The construction industry is one industry which offers a good number of employment opportunities today, especially to carpenters. As well as new construction projects, carpenters continue to be in demand in repair and remodeling work. Specifically, the markets which are most promising for these skilled workers are Residential building with the rise in housing plans, as well as commercial carpentry. In 2006 alone, carpenters held approximately 1.5 million jobs.

Some factors attributed to the high demand for Carpentry and Construction technicians include the imminent high rate of retirement of workers in the coming years and the comparatively smaller number of people with the right carpentry and construction qualifications getting into the industry. It is actually being forecast that the number of salary jobs in the construction industry will continue to grow by an average of 11 percent until 2014.

As the construction industry maintains its competitiveness, more training programs are being offered by vocational and technical institutions. People who would like to make themselves more valued employees can do so by earning an associate degree in carpentry and construction technology in less than two years.

Carpentry involves a variety of work from blueprint reading, cutting and sizing wood and other construction materials, installing drywall and windows, roof framing, laying floors, making cabinets and building stairs among many others.

Due to the nature of their job, well-rounded carpenters who can work in remodeling and residential and commercial construction with ease have a greater potential for advancement. More than all the workers involved in construction, the carpenters utilize the highest number of hand tools ranging from the hammer, chisel, sanders as well as power tools such as saws and electric drills.

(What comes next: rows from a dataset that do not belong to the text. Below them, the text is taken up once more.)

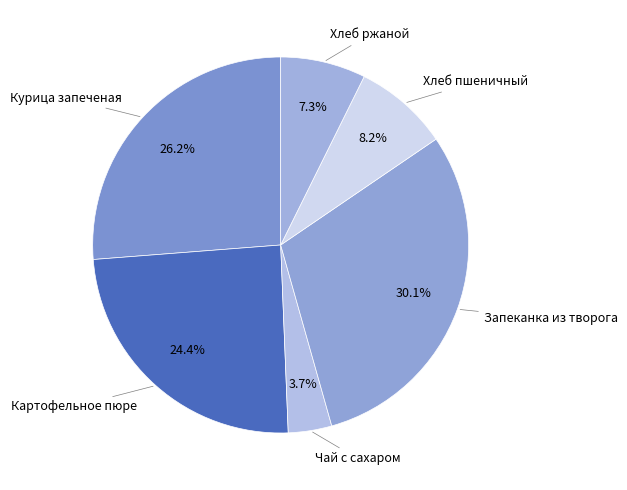

Is the sum of Хлеб пшеничный and Чай с сахаром greater than half?

No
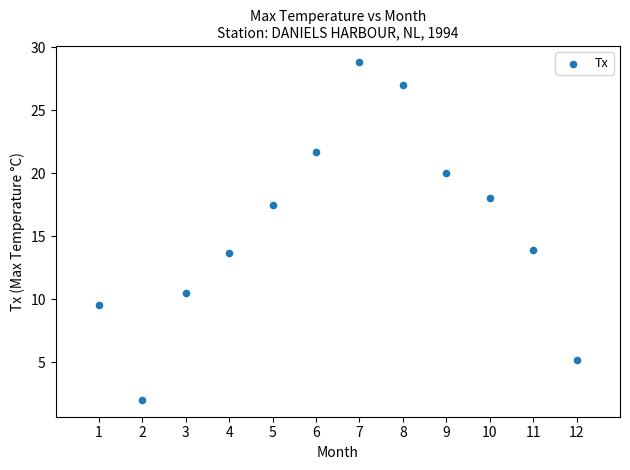

What is the range of X values (max minus min)?

11.0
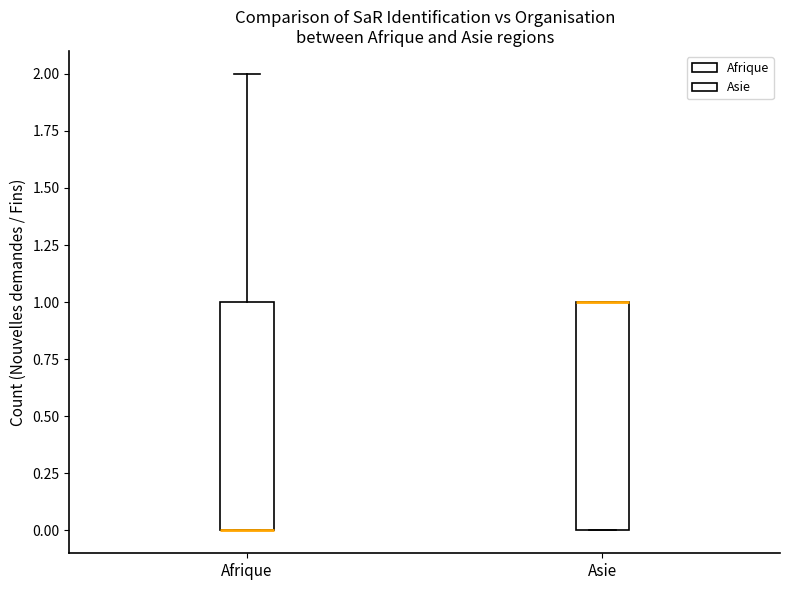

Where is the upper edge of the box for Asie on the y-axis? The values are not printed on the chart, so give them approximately, as read against the axis.

1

Although carpentry skills can be gained while doing actual work, there are now vocational schools that offer formal training and apprenticeships on this field. Employers want an employee who can come to work already equipped with the carpentry skills he or she needs to have to do a good job. Additionally, most employers prefer to hire carpenters who have undergone apprenticeship because of the extensive training it provides. Some even give weight to previous experience in the military service.

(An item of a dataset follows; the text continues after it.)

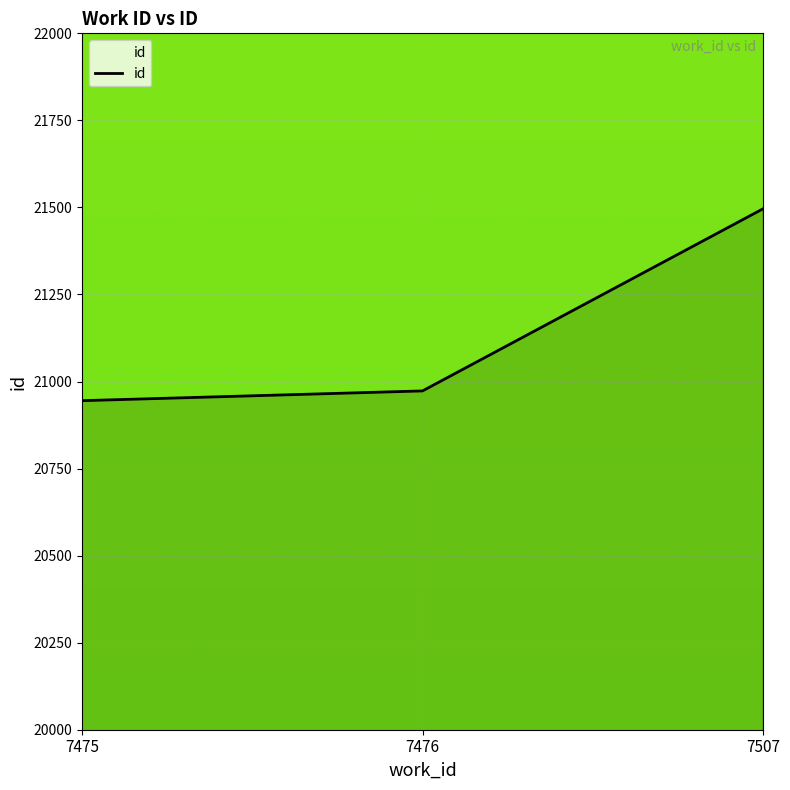

Rank the categories by value from lowest to highest.

7475, 7476, 7507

Carpenters who want to land in an entry-level job are not necessarily required to have college education. High school graduates with the right skills, notably in mathematics and problem solving, good eye and hand coordination as well as physically fitness can are more likely to be qualified to start working.

However, before one is considered as a skilled carpenter, several years of formal education and hands-on training through apprenticeship are vital.

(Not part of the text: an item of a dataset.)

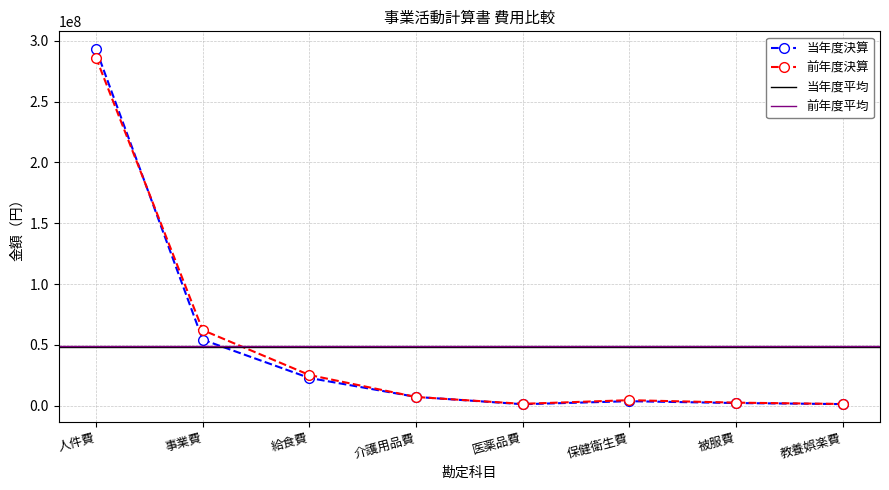

What is the label of the 1st point from the left?

人件費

The proper instruction and basic training can be gained from accredited vocational and technical schools as well as from online programs. A course in carpentry and construction technology normally combines classroom lecture and practical or on-the-job training.

With the right knowledge and skills, any carpenter can outshine other applicants for the job and has a bigger opportunity to start work at a higher level compared to those with no formal training. As they gain experience, they can later advance to the position of either carpentry supervisor or general construction supervisor.

Construction projects show no sign of stopping in the future. Whether there’s a global financial crisis or not, structures from houses to commercial buildings, roads to bridges will always be built. Carpenters who have good experience and are capable of performing different tasks have a bright future ahead of them.